“My books fell off the desk,” I said, stuttering.
“Are you all right?”
“I found a tooth.”
In Caleb’s expression, I saw how pathetic that sounded.
“It’s probably one of mine,” he said. “Can I see it?”
We went back to my bedroom, turned on the light, got down on all fours, and crawled over the carpet looking for the tooth, but like a contact lens that had popped out of my eye, never to be found again, the tooth had fallen from my hand and disappeared. After ten minutes, we still hadn’t found it, and I sat down on the edge of the desk, despondent.
“Are you sure it was a tooth?” said Caleb. “Maybe it was just a button or something.”
“No, it was definitely a tooth. A small front tooth.” I had only wanted it to be a button.
Caleb sat on the edge of the bed and yawned. “It must have been mine,” he said. “This used to be my room—remember?”
“You’re probably right. I’m still a little freaked out about the, ya know, presence, that’s all.”
He flopped over and frowned at the ceiling. “Have you heard the noises?”
“What noises?”
“Children’s voices. They whisper sometimes.”
A bolt of such hysterical fear went through me that I laughed out loud. “What do they say?”
“I haven’t heard them for a while, but they were mostly taunts, like at school. They talked about me like I was the stinky fat kid and they were coming to get me. Like they wanted to kill me.” His voice fell to a raspy whisper. “Kill him. Kill him. Eat his heart.”
We fell silent, listening, but heard only the faint rumble of Harold’s snoring, coming from downstairs. He’d been trashed when he went to bed, and I thought, with a shudder, that he must have been the spy. A strange rustling sound came from the bed, where Caleb was lying, and when I looked over, he was scratching his skin and pulling at his hair, eyes rolling back in some kind of fit.
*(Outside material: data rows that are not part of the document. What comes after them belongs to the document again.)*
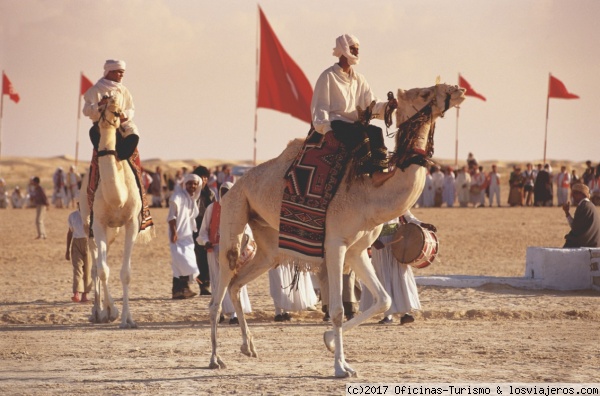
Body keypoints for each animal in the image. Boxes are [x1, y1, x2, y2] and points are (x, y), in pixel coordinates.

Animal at [78, 92, 154, 328]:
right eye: (100, 107)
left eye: (118, 111)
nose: (111, 100)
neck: (116, 198)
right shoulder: (99, 224)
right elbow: (103, 270)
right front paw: (111, 312)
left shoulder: (132, 223)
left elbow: (125, 273)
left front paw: (127, 319)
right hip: (88, 224)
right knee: (95, 266)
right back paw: (97, 312)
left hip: (113, 230)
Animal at [211, 82, 468, 376]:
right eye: (423, 93)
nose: (458, 89)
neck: (369, 195)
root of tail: (232, 185)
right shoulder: (335, 245)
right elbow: (336, 310)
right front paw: (340, 367)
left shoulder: (358, 250)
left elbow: (383, 299)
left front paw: (330, 343)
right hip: (234, 211)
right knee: (220, 289)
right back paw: (215, 358)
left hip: (268, 247)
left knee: (236, 284)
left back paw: (248, 347)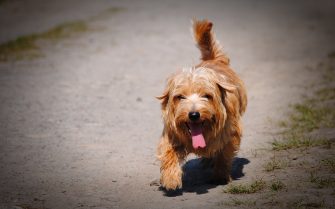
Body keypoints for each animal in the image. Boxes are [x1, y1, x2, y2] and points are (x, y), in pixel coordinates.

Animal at [157, 18, 247, 190]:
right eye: (180, 97)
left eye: (207, 96)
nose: (193, 114)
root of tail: (213, 59)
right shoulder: (172, 134)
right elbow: (168, 152)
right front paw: (171, 178)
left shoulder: (231, 135)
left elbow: (224, 155)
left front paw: (220, 175)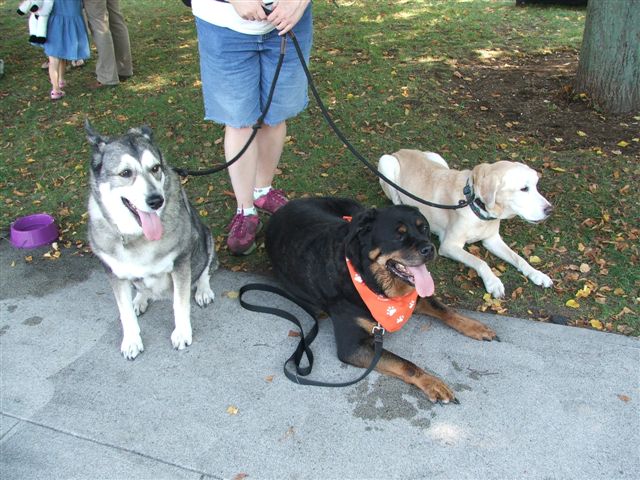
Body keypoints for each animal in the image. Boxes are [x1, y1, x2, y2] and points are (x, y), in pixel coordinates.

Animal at [85, 121, 217, 359]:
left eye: (155, 168)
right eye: (125, 173)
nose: (156, 200)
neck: (137, 237)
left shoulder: (181, 262)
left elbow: (180, 303)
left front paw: (182, 333)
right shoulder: (113, 272)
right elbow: (124, 312)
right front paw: (131, 341)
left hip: (206, 236)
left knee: (204, 270)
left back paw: (203, 290)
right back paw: (140, 299)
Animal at [265, 197, 497, 403]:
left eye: (424, 228)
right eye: (398, 236)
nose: (429, 248)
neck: (370, 278)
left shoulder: (415, 296)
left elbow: (445, 309)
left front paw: (475, 326)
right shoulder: (352, 346)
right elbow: (405, 364)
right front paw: (432, 382)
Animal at [378, 149, 553, 298]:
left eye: (536, 186)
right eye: (524, 189)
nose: (550, 209)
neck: (475, 205)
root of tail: (400, 150)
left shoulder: (492, 240)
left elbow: (518, 258)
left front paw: (537, 274)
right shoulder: (449, 245)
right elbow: (480, 262)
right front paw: (493, 282)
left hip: (437, 158)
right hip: (386, 163)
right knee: (396, 200)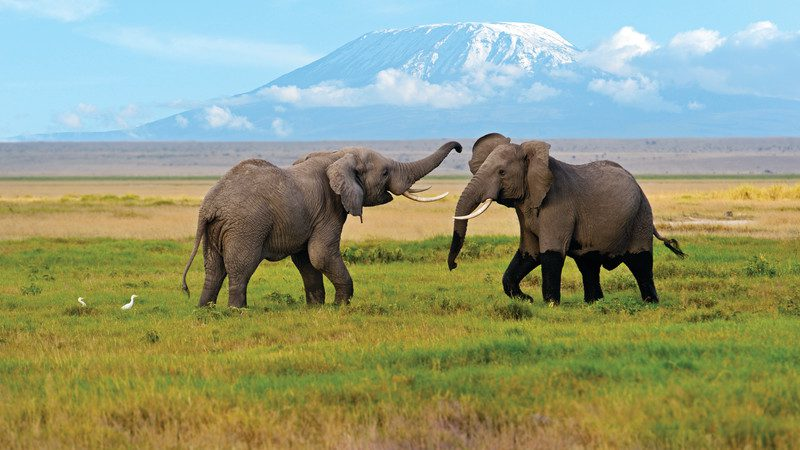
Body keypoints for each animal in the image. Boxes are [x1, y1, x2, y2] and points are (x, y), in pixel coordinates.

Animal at [182, 141, 462, 307]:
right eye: (384, 173)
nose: (459, 147)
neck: (337, 155)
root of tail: (209, 206)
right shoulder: (329, 208)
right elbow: (321, 254)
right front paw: (341, 306)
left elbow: (305, 259)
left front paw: (316, 308)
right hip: (246, 227)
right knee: (241, 267)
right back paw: (238, 310)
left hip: (215, 229)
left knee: (214, 268)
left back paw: (205, 310)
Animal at [447, 133, 684, 305]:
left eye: (502, 172)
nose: (454, 265)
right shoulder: (525, 208)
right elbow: (529, 253)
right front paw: (527, 300)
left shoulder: (558, 205)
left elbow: (550, 253)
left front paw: (550, 305)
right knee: (588, 264)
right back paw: (594, 303)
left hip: (641, 216)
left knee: (640, 262)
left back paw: (650, 303)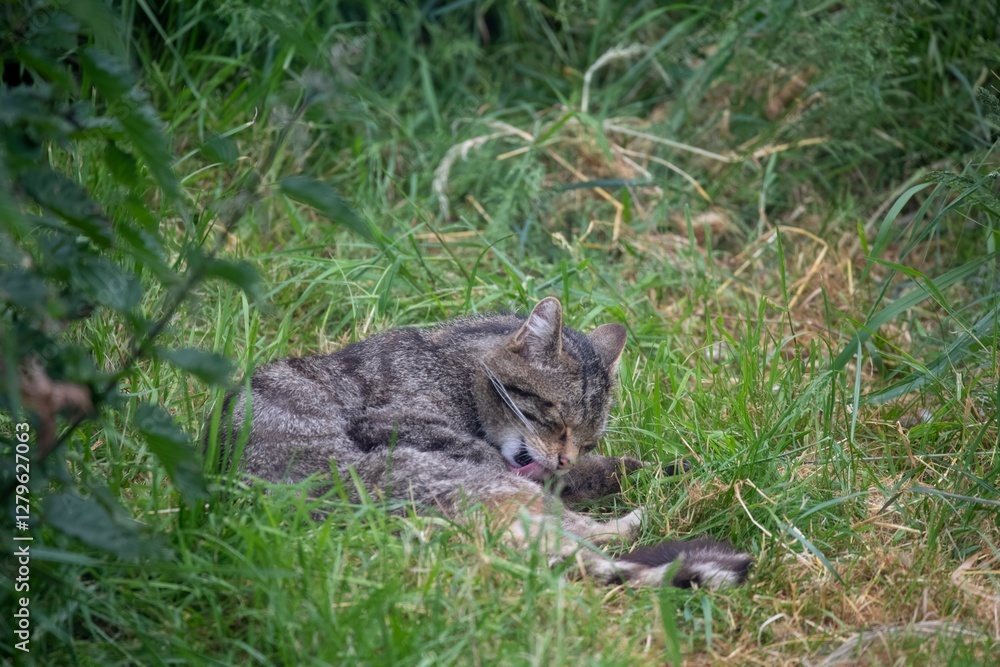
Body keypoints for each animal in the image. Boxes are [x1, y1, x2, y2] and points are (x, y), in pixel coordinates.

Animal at [208, 297, 751, 589]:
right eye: (557, 421)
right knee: (595, 537)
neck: (460, 365)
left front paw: (630, 469)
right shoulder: (396, 418)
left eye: (588, 438)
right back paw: (650, 512)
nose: (565, 457)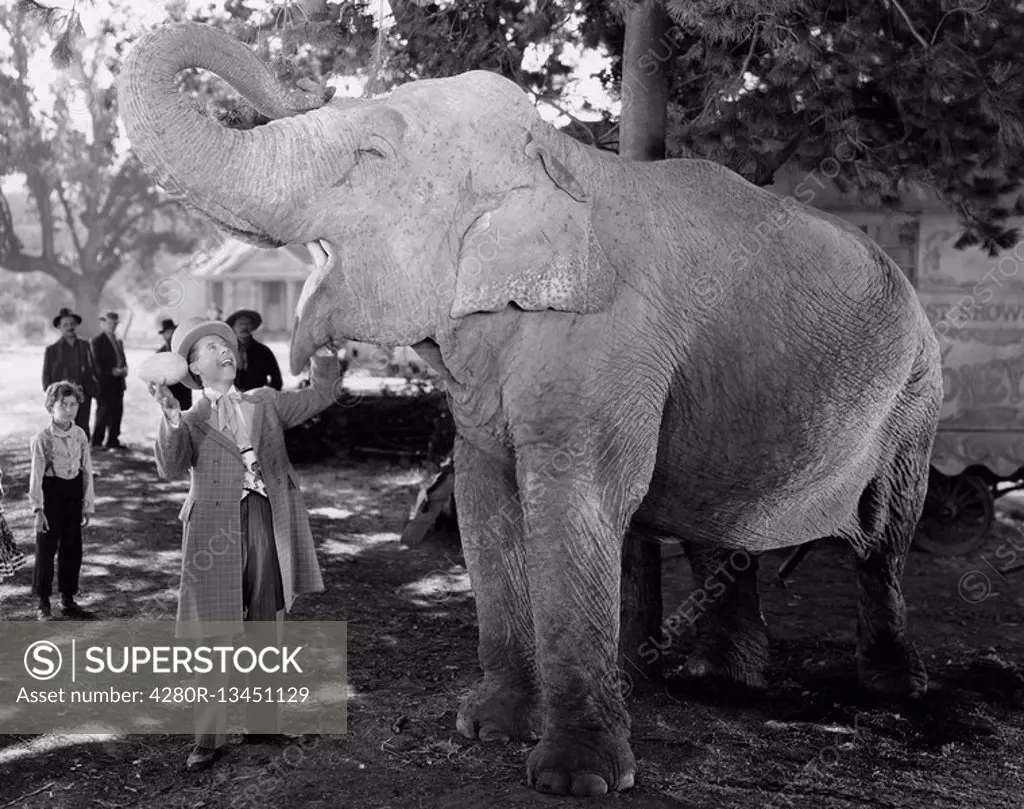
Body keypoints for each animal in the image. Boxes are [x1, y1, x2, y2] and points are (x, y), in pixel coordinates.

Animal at [117, 22, 942, 802]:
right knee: (720, 523)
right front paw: (486, 727)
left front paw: (577, 778)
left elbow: (576, 502)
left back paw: (893, 689)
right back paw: (721, 678)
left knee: (883, 536)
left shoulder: (612, 339)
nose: (303, 82)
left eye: (372, 152)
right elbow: (484, 497)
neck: (561, 156)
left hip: (916, 396)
“Caleb, are you all right?” I actually went over to the bed to get a closer look.
His chest heaved with silent spasms, and he was laughing hard enough to choke. “ ‘Eat his heart,’ ” he repeated. “You should have seen your face—it was priceless.”
“You scared the shit out of me.” I tried to laugh, but felt like crying, and turned away, only to come face-to-face with the damn wardrobe. Even with the heavy desk slammed up against the door, it had found a way to spring open a fraction.
“Sorry,” said Caleb. “I was trying to make a joke of it—so you wouldn’t be frightened.”
I was sick to death of feeling like such a sissy, and went over to the desk and hauled it away from the wardrobe. I flung open its doors, and pulled out all the boxes and other junk. “Who are you?” I said to the empty space. “And what do you want?”
The wardrobe did not reply.
“I’ve got an idea,” said Caleb. “Why don’t we stake it out? Like they do on TV.”
I thought he was kidding, but he wasn’t.
“It’ll be fun,” he said. “And anyway, nothing will happen, because I’m here.”
Half an hour later, we were propped on our elbows, facing the wardrobe, bedded down on pillows we’d dragged from our beds. The wardrobe doors were wedged open, the desk on one side and a tea chest on the other, and in the middle was an empty space.
“I feel silly,” I said.
Caleb zipped up his sleeping bag and handed me the torch. “Then you can take the first shift.”
“We’re not taking shifts,” I said. “We’re in this together.” But within minutes he was fast asleep, and I was watching light patterns flit across the ceiling.
It was never completely dark in the city, or even very quiet, but the night was peculiarly still, as if the neighborhood had been covered with a tarpaulin. I looked over at Caleb, breathing slowly. His sleeping face was exquisite, like something out of a pre-Raphaelite painting. I wanted to run my finger down the length of his nose and over the bow of his lips. I wondered if his skin felt as smooth as it looked, and tried to imagine what it might taste like. Then I caught the direction my thoughts had been going in and stopped them. Caleb was just a boy. I had no business thinking about him in that way, none whatsoever.
I shone the torch into the wardrobe and directed the beam upward, illuminating a lone spider in its web. Next to my head, the carpet smelled of dead beetles and shoe dust, and something like sour milk, the stain from a spilled coffee perhaps. The torch was rubbery and heavy in my hand, and I felt my grip on it loosen as my body relaxed. Lulled by Caleb’s regular breathing and the sound of distant traffic, I let my eyes close, just for a minute or two, and enjoyed the weighty feeling of exhaustion. The torch swooned to the bottom of a coffee pond and I swam through floating beetles toward a pair of dirty socks. How long I was under, I’ll never know, but the pull upward was violent and complete, as though being wrenched from a hot bath and held up naked in a blizzard. Gasping, I opened my eyes, or thought I had opened them, but nothing registered except darkness so thick it was like trying to see through oil. I thought the disorientation was because I had been asleep, but rather than abating as I came to, it increased.